Records

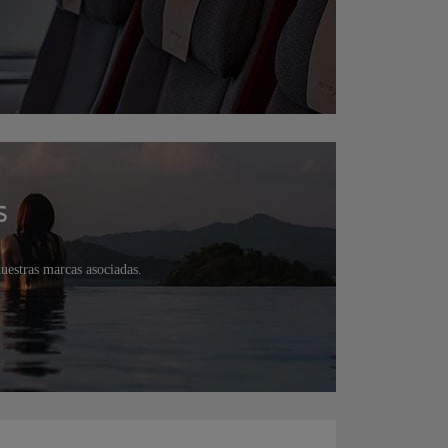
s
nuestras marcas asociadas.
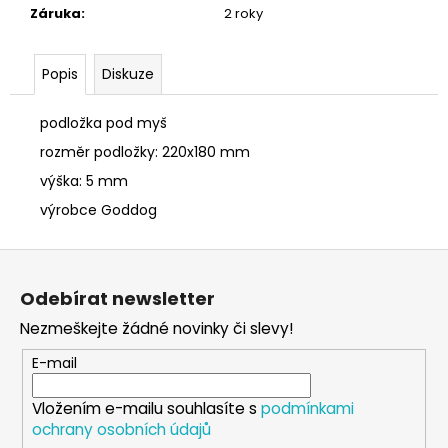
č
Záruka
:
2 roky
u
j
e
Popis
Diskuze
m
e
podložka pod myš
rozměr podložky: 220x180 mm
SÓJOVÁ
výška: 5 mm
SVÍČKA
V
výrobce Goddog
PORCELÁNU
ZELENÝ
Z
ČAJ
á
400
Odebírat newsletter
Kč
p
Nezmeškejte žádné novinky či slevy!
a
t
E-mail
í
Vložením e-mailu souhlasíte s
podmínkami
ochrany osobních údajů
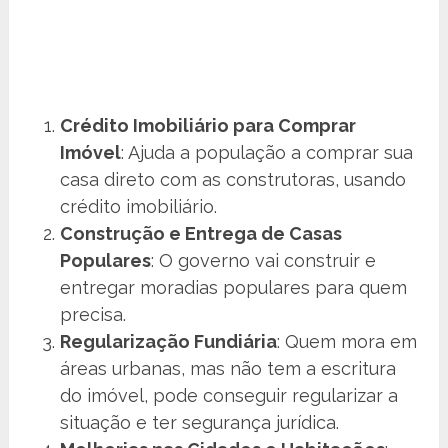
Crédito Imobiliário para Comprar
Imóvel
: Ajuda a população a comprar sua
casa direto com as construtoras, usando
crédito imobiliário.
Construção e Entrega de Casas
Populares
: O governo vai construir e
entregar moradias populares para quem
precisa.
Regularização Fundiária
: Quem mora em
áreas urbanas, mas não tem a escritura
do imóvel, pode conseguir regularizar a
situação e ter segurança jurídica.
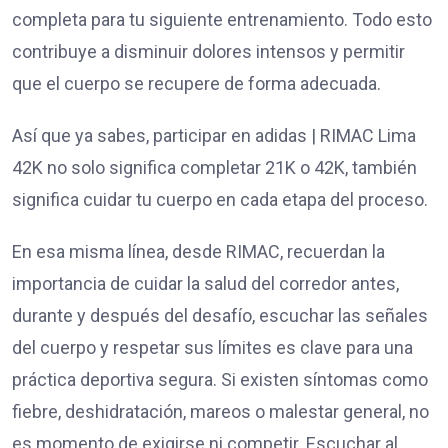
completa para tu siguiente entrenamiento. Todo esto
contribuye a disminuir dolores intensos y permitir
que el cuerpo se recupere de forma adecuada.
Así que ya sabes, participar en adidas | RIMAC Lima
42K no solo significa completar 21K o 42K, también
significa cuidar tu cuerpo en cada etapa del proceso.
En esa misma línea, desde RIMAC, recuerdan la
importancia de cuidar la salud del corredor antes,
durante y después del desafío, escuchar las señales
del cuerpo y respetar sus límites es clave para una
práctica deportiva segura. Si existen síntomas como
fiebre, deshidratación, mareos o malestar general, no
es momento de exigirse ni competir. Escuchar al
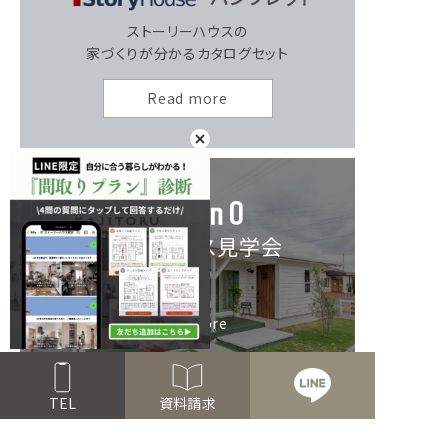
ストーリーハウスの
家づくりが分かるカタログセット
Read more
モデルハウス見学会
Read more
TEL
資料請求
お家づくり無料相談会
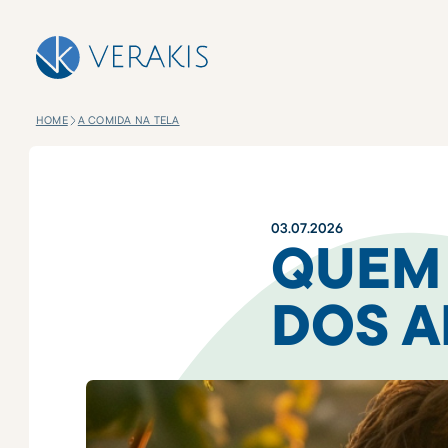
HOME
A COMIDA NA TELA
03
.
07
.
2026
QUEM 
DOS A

What to produce
Count the lines of the records that contain the string "cuerpo", treating uppercase and lowercase as different, and give only the number.

Output of the exercise
3